Improved in situ Li isotopic ratio analysis of silicates by optimizing signal intensity, isotopic ratio stability and intensity matching using ns-LA-MC-ICP-MS

Abstract

In order to obtain the accurate and precise in situ Li isotopic composition of silicate samples by LA-MC-ICP-MS (Thermo Neptune Plus), high sensitivity (signal/background ratio), stable isotopic ratio measurement and a reduced intensity mismatch effect are necessary. The effects of two cone combinations, the distance between the sample cone and the end of the torch, i.e., the sampling depth, sample gas flow rate and intensity mismatch of the samples and standard on the determination of Li isotopic ratios were investigated. Compared to the Jet + X cone combination, the signal/background ratio was enhanced by a factor of 4–6 with the use of standard + X. A higher sample gas flow rate and shallower sampling depth are recommended to stabilize the ⁷Li/⁶Li ratio. The effect of intensity mismatch was reduced by adjusting the intensity difference between the samples and standard within 40% by using different laser repetition rates.

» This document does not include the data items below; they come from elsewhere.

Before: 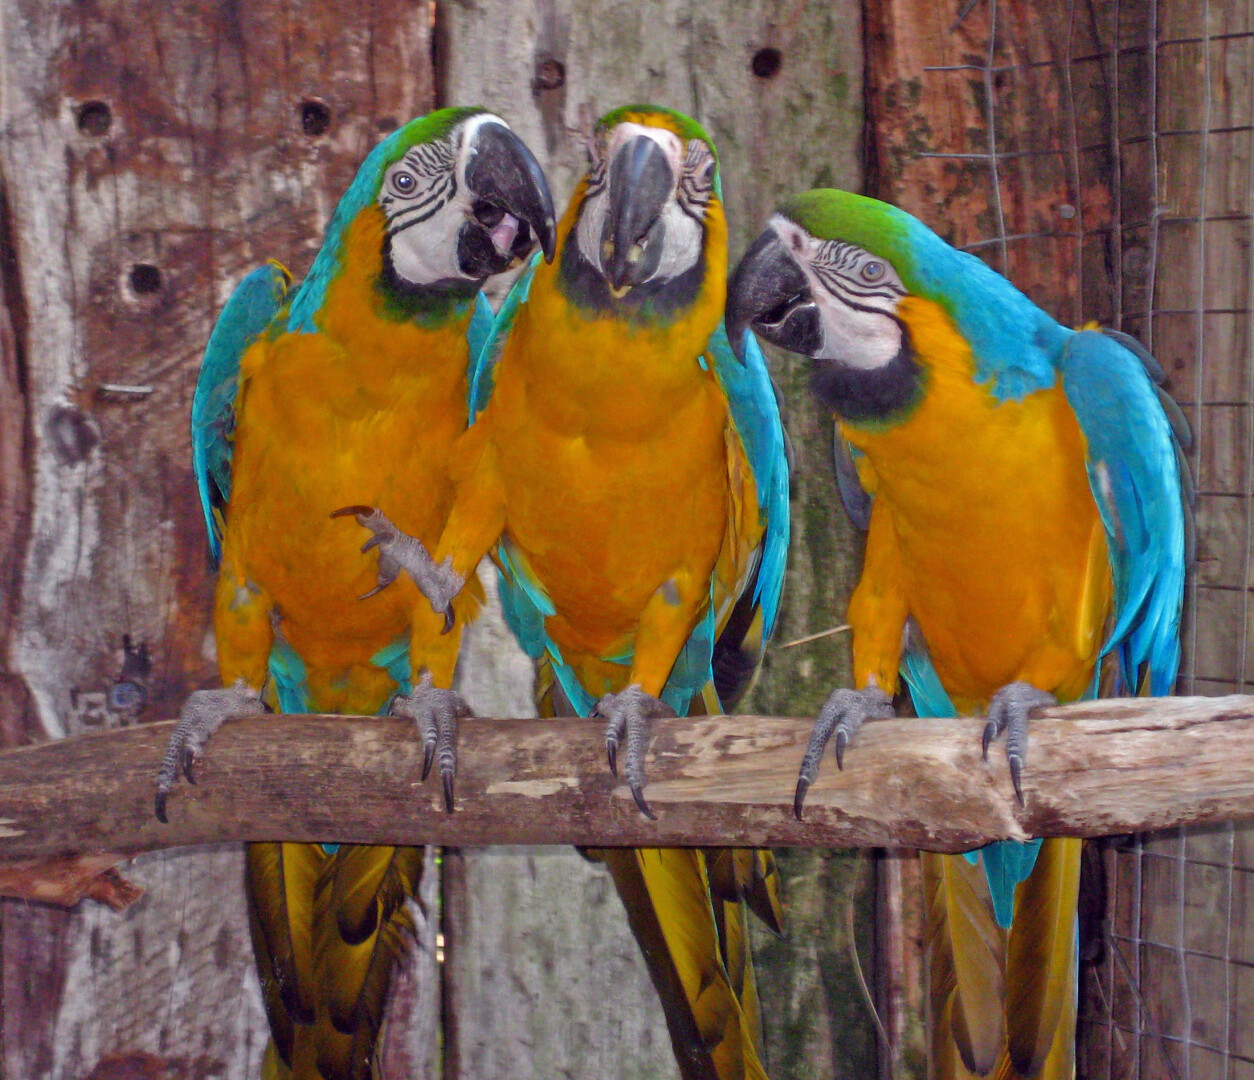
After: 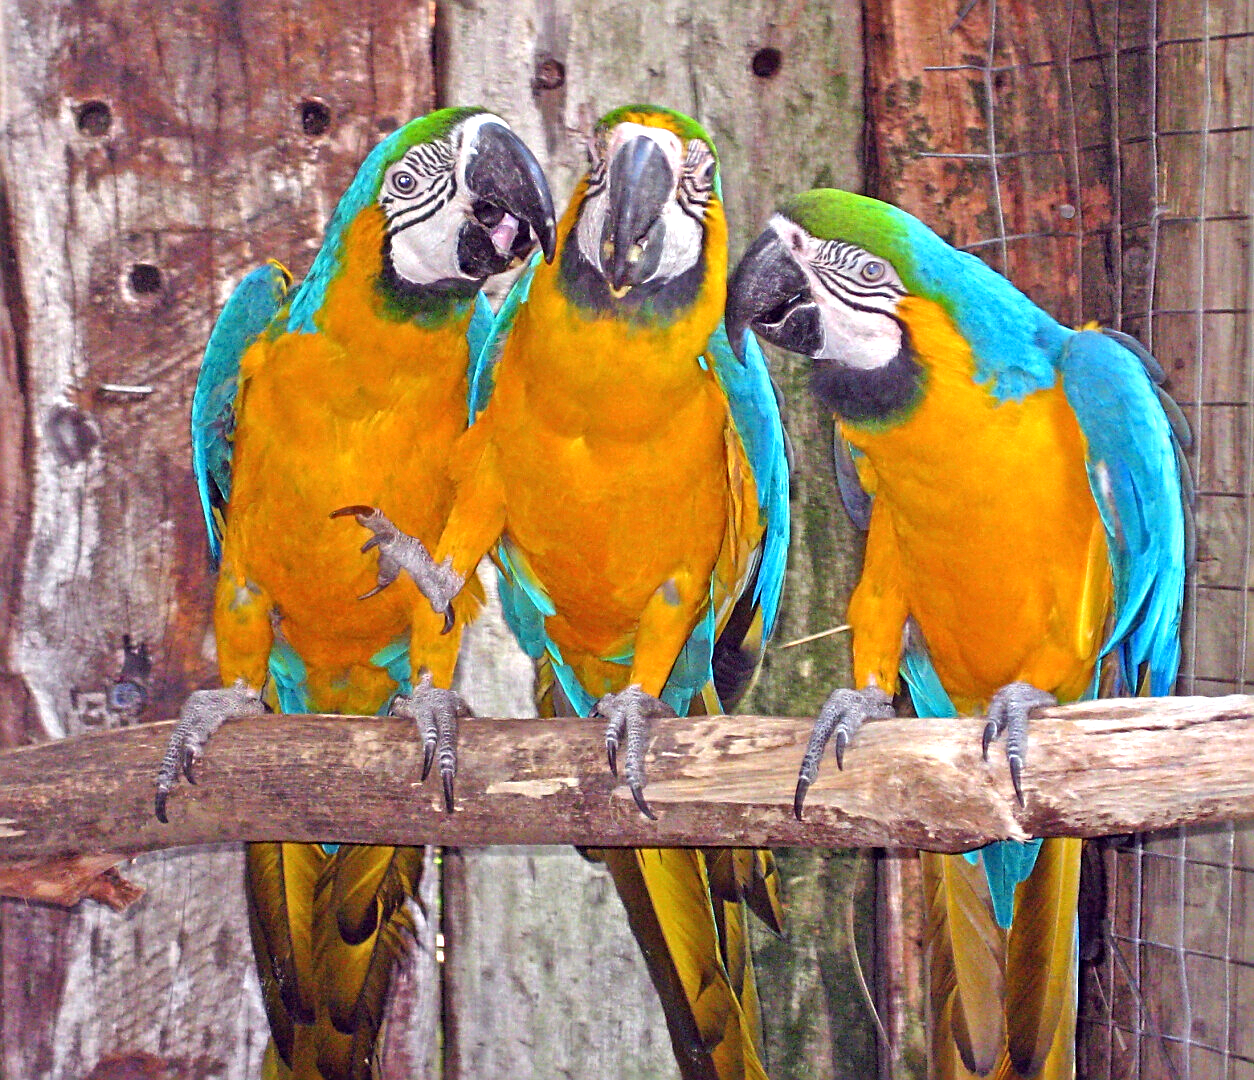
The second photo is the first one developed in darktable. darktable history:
exposure: black level correction 0, exposure 0.891 EV, compensate exposure bias true, compensate highlight preservation false
sharpen: radius 2.549, amount 0.65
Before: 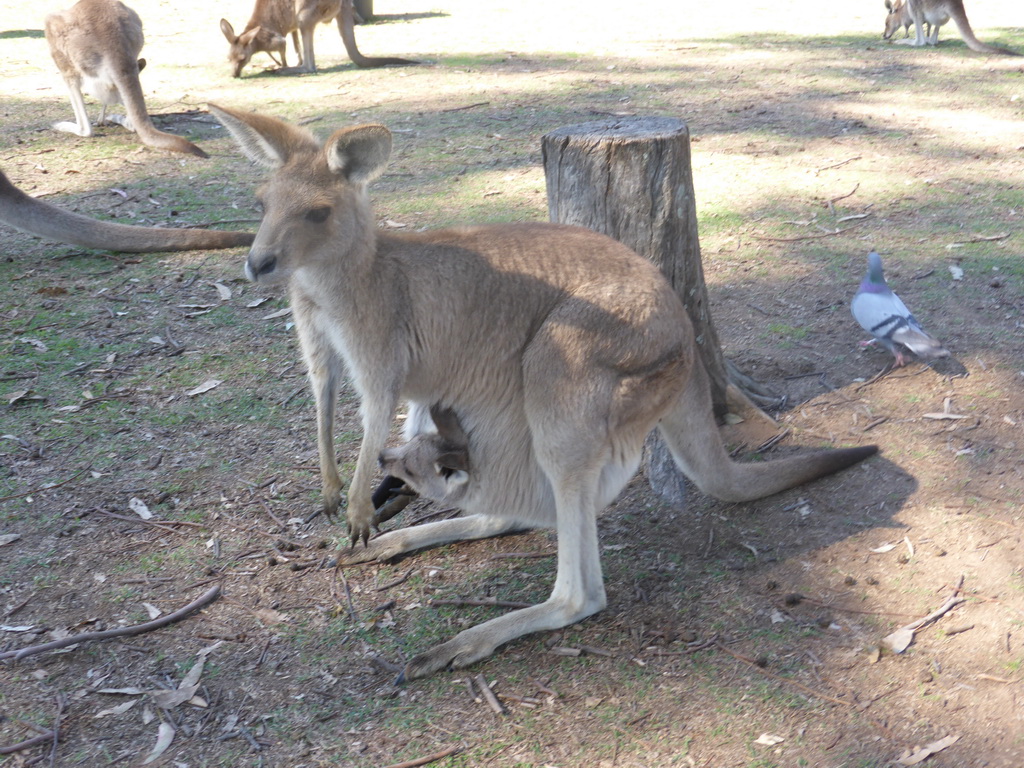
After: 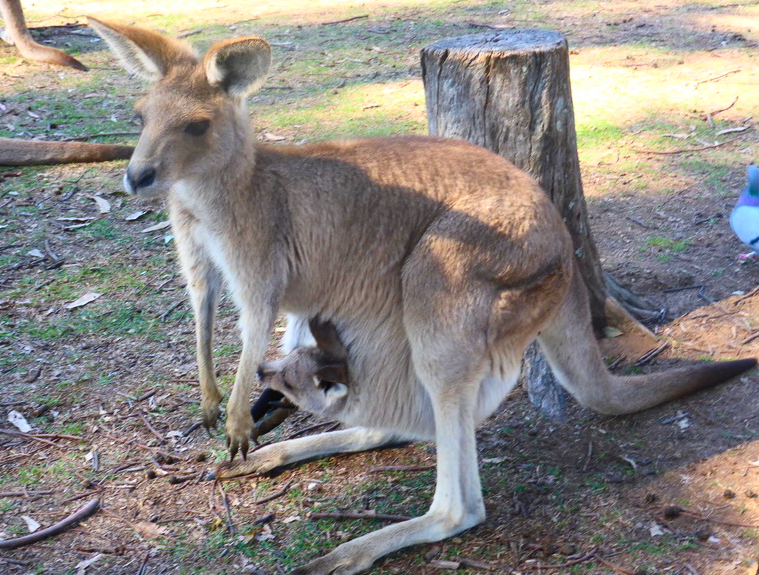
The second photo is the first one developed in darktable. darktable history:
crop and rotate: left 11.824%, top 11.396%, right 14.025%, bottom 13.671%
contrast brightness saturation: contrast 0.26, brightness 0.011, saturation 0.871
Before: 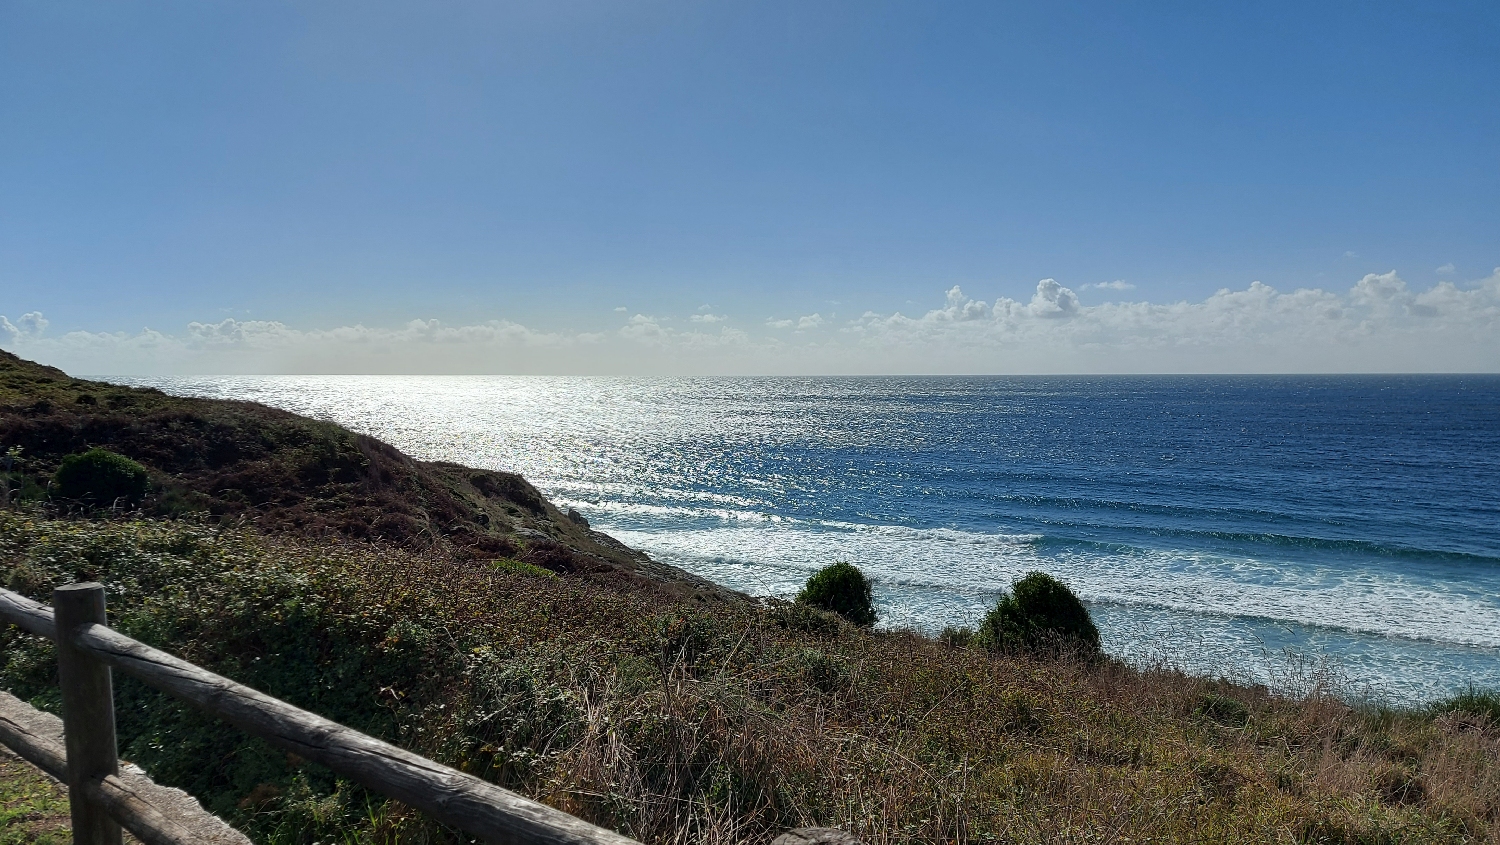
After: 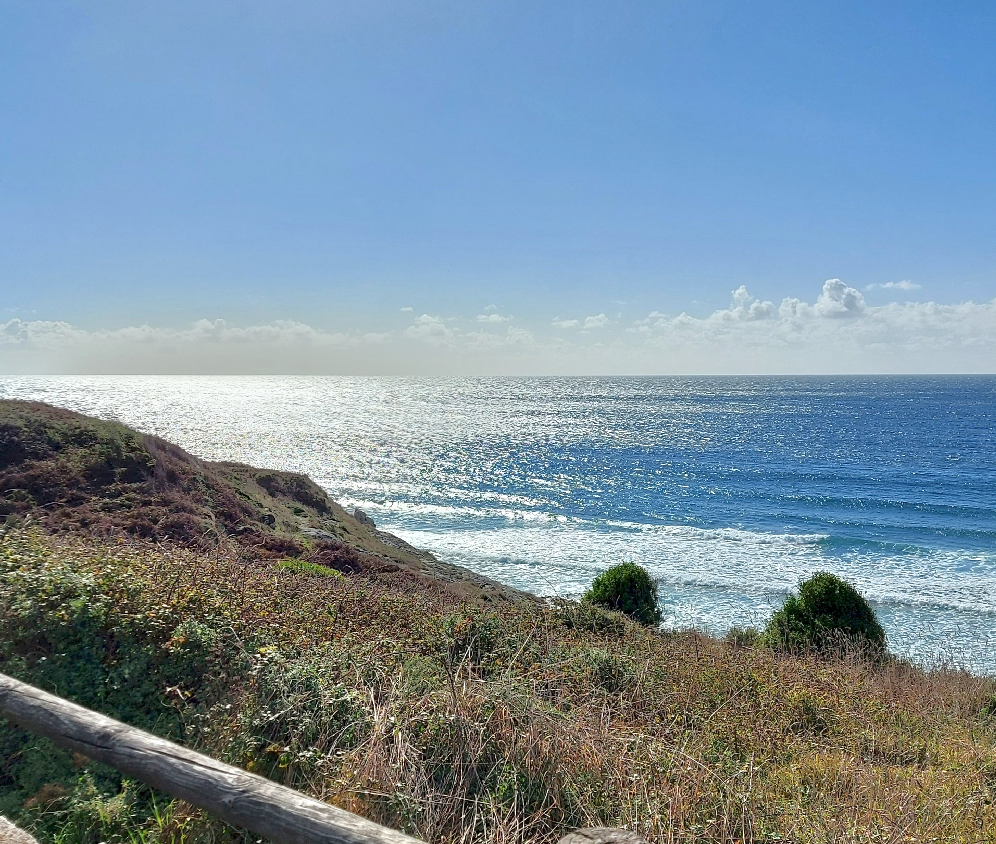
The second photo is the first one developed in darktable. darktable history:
crop and rotate: left 14.296%, right 19.238%
tone equalizer: -8 EV 1.99 EV, -7 EV 1.98 EV, -6 EV 1.99 EV, -5 EV 1.98 EV, -4 EV 1.99 EV, -3 EV 1.48 EV, -2 EV 0.991 EV, -1 EV 0.499 EV
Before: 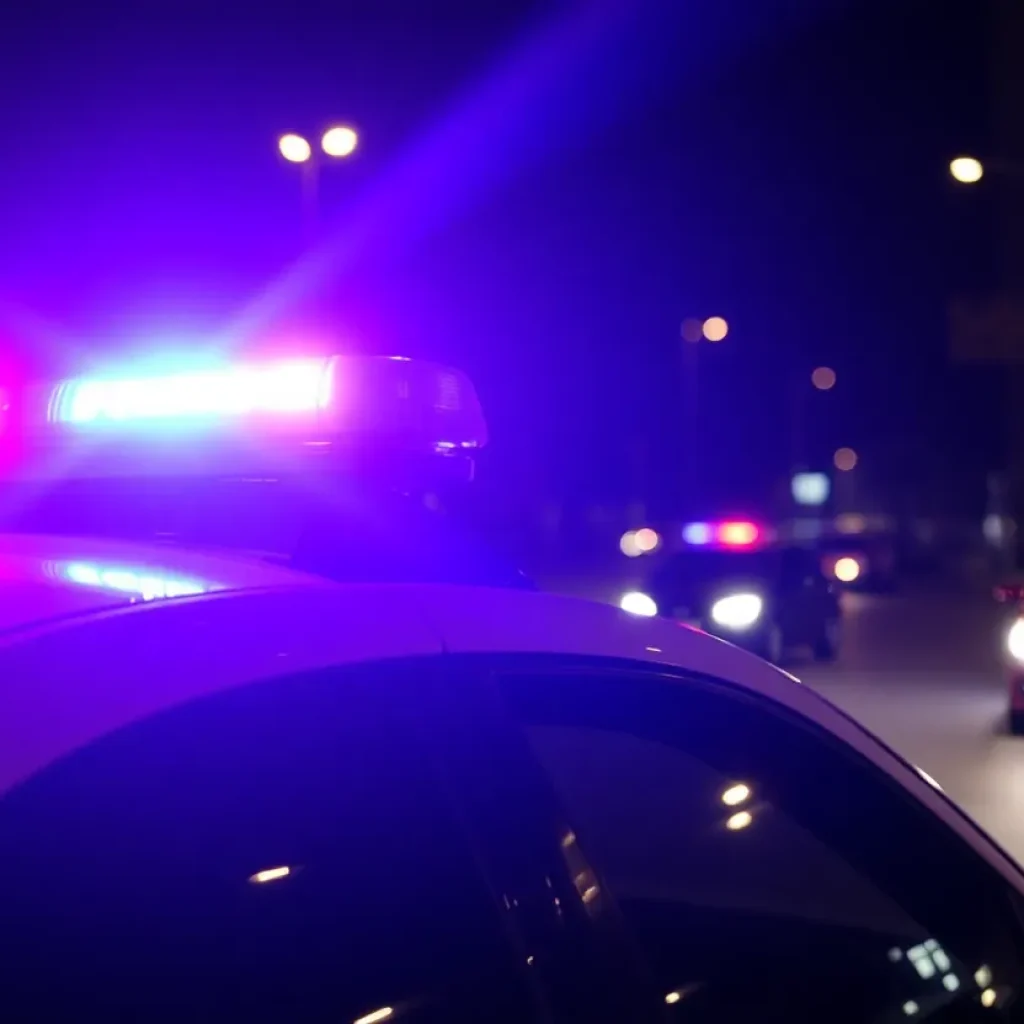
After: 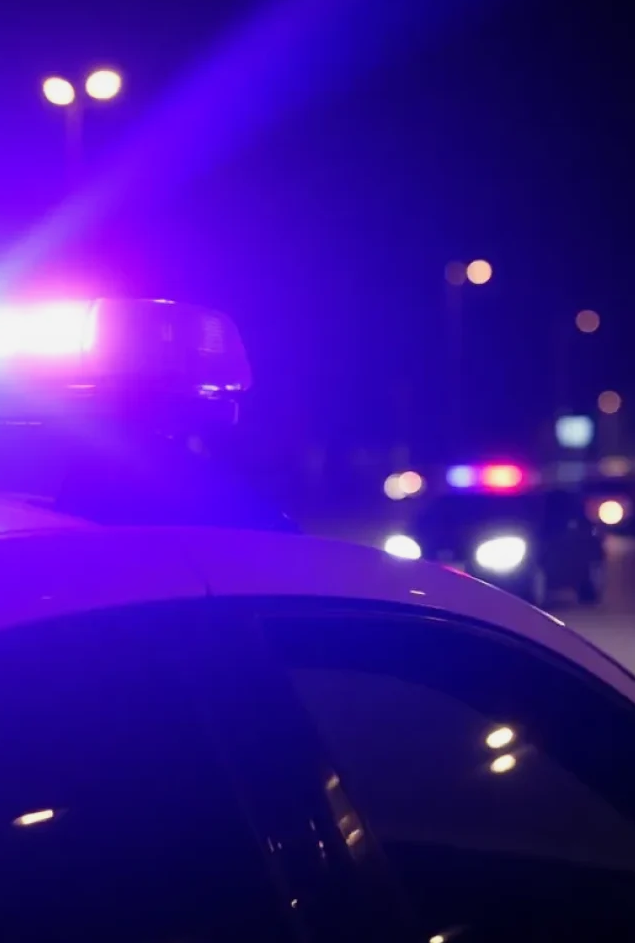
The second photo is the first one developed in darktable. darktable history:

Applying the optimized method, the measured Li isotope ratios for USGS (BHVO-2G) and MPI-DING glasses (KL2-G, ML3B-G, StHs6/80-G, GOR128-G, GOR132-G, ATHO-G and T1-G) are in good agreement with the recommended values within their uncertainties, demonstrating that appropriate optimization of the operating parameters of 193 nm excimer LA-MC-ICP-MS is beneficial to obtain accurate Li isotopic analysis of geological samples.